Digestive enzyme supplements taken with meals is one solution to ease the gastrointestinal distress caused by an inability to digest various nutrients. Enzymes come in varying strengths and blends to match even the most sensitive system.
Trillions of bacteria live in the digestive tract where their key role is not just to absorb nutrients but also to boost immunity. The two main friendly bacteria in the human body are Lactobacillus acidophilus and bifidobacteria. It is their job to help the digestive tract absorb nutrients; ferment foods for further breakdown; and stop foreign toxins, bacteria, and viruses in their tracks.
When we are bacterially balanced, the body can breathe a sigh of relief. But when unfriendly bacteria take control, health issues such as bloating, constipation, skin conditions, yeast infections, and compromised immunity may occur.
Too much sugar, alcohol, coffee, and stress as well as antibiotics and birth control pills can contribute to bacteria imbalance in the gut. Supplementing with friendly bacteria or probiotics can make a difference digestion-wise and health-wise.

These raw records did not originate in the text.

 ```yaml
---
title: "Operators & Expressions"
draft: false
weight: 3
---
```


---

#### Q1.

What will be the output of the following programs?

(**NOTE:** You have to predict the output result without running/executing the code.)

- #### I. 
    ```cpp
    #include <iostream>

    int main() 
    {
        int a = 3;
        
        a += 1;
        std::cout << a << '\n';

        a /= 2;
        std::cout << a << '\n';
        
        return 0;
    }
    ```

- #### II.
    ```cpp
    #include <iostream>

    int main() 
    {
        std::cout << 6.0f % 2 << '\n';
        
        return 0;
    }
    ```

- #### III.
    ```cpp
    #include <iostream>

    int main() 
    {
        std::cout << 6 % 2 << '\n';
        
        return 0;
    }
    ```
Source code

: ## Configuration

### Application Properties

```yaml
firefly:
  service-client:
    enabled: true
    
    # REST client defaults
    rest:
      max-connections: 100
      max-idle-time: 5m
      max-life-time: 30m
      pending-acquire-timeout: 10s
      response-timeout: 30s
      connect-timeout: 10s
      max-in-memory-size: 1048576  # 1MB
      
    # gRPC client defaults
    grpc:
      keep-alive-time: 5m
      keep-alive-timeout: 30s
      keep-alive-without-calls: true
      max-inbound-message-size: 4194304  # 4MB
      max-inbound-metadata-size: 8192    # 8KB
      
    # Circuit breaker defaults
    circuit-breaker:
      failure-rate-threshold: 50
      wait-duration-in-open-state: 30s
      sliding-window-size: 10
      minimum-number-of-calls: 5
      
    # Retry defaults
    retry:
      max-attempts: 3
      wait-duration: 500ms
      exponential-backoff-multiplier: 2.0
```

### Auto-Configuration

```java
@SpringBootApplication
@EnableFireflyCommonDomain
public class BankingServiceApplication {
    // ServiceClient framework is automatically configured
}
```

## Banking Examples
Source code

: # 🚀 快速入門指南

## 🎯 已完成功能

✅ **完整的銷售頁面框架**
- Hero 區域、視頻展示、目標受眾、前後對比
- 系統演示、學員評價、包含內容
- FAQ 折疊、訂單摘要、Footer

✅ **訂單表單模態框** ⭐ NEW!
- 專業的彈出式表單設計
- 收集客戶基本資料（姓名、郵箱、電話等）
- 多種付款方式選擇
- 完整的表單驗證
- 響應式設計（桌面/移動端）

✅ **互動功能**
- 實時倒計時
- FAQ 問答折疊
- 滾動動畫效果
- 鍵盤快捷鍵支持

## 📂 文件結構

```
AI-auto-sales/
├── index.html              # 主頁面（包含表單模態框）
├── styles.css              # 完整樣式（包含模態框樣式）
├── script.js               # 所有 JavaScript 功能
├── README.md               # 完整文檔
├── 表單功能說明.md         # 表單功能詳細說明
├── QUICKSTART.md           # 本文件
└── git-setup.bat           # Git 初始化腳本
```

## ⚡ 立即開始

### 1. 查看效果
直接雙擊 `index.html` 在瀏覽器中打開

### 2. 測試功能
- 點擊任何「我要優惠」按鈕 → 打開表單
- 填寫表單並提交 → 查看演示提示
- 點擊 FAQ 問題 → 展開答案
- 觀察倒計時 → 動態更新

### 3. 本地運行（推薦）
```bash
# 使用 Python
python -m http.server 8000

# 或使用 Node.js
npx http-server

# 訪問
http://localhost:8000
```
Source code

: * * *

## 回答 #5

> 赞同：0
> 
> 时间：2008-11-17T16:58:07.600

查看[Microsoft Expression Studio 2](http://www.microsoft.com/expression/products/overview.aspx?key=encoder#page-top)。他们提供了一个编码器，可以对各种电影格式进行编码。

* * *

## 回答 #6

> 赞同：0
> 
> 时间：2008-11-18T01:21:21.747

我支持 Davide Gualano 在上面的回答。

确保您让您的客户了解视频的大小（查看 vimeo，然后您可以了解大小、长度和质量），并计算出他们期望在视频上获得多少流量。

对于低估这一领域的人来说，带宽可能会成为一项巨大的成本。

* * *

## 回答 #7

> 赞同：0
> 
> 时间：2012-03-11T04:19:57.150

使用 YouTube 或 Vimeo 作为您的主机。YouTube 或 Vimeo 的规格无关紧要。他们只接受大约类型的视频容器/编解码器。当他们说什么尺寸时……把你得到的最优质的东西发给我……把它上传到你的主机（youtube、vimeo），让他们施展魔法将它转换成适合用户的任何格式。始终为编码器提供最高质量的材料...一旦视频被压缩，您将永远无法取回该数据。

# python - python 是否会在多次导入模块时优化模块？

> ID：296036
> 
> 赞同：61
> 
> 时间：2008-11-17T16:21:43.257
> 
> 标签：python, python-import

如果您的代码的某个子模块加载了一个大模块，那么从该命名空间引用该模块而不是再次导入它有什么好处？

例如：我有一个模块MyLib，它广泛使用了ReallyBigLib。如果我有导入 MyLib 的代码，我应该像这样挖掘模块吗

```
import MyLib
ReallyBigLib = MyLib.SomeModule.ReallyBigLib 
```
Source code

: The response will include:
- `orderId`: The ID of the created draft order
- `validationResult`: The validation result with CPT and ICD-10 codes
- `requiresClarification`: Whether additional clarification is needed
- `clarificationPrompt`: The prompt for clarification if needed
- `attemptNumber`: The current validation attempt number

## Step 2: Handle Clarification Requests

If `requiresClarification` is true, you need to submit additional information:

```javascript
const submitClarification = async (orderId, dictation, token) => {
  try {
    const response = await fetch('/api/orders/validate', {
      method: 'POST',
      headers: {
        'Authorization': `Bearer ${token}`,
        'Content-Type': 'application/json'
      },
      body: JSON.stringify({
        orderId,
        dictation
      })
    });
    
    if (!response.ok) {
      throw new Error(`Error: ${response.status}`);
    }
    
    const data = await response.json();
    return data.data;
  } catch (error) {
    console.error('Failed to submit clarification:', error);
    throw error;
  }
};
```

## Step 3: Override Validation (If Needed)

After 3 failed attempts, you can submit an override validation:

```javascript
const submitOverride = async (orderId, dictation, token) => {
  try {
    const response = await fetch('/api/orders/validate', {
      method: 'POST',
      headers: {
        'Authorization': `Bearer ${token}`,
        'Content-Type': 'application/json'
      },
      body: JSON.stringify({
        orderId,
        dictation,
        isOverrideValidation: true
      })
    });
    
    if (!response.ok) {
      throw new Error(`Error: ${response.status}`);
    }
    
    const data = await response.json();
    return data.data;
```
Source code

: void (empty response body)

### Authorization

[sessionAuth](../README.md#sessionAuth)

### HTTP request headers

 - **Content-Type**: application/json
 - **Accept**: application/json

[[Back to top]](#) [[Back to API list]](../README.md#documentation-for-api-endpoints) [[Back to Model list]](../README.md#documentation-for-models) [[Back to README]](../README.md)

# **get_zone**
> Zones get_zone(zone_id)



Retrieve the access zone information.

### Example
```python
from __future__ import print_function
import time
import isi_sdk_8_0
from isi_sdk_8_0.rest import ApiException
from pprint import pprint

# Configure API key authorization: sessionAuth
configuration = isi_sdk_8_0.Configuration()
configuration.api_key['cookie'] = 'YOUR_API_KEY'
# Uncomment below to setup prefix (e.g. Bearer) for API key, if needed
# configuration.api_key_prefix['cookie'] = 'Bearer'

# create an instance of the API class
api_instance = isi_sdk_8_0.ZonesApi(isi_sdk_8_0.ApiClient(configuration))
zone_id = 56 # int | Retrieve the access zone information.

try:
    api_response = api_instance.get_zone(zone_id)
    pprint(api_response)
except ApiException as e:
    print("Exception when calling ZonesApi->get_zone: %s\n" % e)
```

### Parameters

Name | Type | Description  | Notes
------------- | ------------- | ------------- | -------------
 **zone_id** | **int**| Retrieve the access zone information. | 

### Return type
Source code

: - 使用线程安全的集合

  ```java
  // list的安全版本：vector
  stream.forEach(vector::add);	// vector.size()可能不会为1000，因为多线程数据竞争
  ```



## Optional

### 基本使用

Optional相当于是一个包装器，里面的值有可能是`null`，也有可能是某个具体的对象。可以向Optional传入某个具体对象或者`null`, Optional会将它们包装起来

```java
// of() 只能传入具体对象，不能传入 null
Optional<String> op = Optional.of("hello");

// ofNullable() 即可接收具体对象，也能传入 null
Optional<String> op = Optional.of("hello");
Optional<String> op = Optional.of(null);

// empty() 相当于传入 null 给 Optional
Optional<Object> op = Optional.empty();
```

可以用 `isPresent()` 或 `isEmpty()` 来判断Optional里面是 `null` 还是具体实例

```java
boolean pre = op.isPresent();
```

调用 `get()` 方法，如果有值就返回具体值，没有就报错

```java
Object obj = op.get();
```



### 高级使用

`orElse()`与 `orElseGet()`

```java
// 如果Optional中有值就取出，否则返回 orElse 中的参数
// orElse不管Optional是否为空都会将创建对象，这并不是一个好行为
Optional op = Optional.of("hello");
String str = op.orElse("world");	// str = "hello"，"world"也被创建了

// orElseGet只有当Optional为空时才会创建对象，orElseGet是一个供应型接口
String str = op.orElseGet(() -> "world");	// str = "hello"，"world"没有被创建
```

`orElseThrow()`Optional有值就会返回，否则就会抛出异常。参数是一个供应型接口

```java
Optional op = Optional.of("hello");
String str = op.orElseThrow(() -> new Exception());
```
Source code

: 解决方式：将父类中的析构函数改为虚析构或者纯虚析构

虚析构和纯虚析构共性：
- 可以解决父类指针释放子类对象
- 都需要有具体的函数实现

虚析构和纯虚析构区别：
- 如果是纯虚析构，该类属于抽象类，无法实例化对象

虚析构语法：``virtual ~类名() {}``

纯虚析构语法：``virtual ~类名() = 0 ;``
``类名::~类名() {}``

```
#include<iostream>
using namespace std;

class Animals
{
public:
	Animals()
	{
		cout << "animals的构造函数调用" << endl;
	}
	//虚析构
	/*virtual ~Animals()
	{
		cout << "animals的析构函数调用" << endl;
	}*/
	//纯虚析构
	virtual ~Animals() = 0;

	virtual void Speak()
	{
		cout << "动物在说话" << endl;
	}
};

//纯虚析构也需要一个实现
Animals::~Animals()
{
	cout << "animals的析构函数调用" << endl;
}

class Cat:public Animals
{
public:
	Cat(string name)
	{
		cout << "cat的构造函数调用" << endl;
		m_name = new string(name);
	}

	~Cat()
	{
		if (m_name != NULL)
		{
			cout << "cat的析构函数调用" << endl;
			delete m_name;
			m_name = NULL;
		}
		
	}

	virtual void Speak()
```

Probiotics are found in cultured dairy products such as yogourt and kefir, although we don’t generally eat enough to fully benefit. The supermarket cooler is full of probiotic-enhanced products, but truly therapeutic probiotic supplements contain 10 billion to 70 billion active units.
Supplementing with probiotics and digestive enzymes is just one piece of advice that Kevin Patrick of Vestta Whole Health Centre gives to his clients. If anyone has witnessed the effect that diet and lifestyle can have on digestion, bowel health, and overall health, it’s Patrick. He’s a certified colon hydrotherapist, instructor, and member of the International Association for Colon Hydrotherapy.
“An individual who might not call themselves sick but whose digestive system is not working correctly will be setting up [internal] changes which can result in grave disease,” he says. He recommends his clients try the following:
This is an increasingly popular method of cleansing the body of accumulated toxins. “People seek colon hydrotherapy for many reasons, but common ones are abdominal bloating, constipation, excessive gas, and skin problems. I see tremendous benefits in all cases of digestive complaints,” Patrick tells alive.
Patrick advises people to follow a diet rich in fibre; vegetarian proteins such as those made from rice and hemp; unprocessed oils including olive oil, flax, borage, and coconut; and fermented vegetable cultures such as raw sauerkraut.
Drink water one hour before a meal or one hour after but never during meals, Patrick says, to avoid diluting gastric juices. Build up your alkaline mineral reserves by eating vegetables, fruits, and soaked nuts and seeds. “The more raw food you eat, the more you support the live digestive enzymes,” he adds.
The expression “health is real wealth” is truly significant when it relates to digestion. Keep yours in good shape and reap the long-term rewards.
Probiotics versus antibiotics
Antibiotic use is a common culprit of bacterial imbalance contributing to digestive and immunity issues. Antibiotics indiscriminately kill bacteria in the body, both the bad and the good.
A 2001 Canadian Medical Association Journal research letter noted that between 3 and 22 percent of hospital patients have antibiotic-related diarrhea. Therapeutic probiotic use continues to be overlooked, however.
Only 32 percent of Canadian family physicians recommend antibiotics and probiotics be taken together, and only half do so on a regular basis.
More recent articles have echoed this message—that probiotics remain underutilized despite their helpful effect on yeast and bladder infections, irritable bowel syndrome, lactose intolerance, intestinal infection, childhood eczema, and more.
Anyone who takes antibiotics, or who has taken antibiotics, should consider supplementing with probiotics to support recolonization of friendly bacteria in the digestive system. Consult your natural health practitioner for dosage information that’s right for you.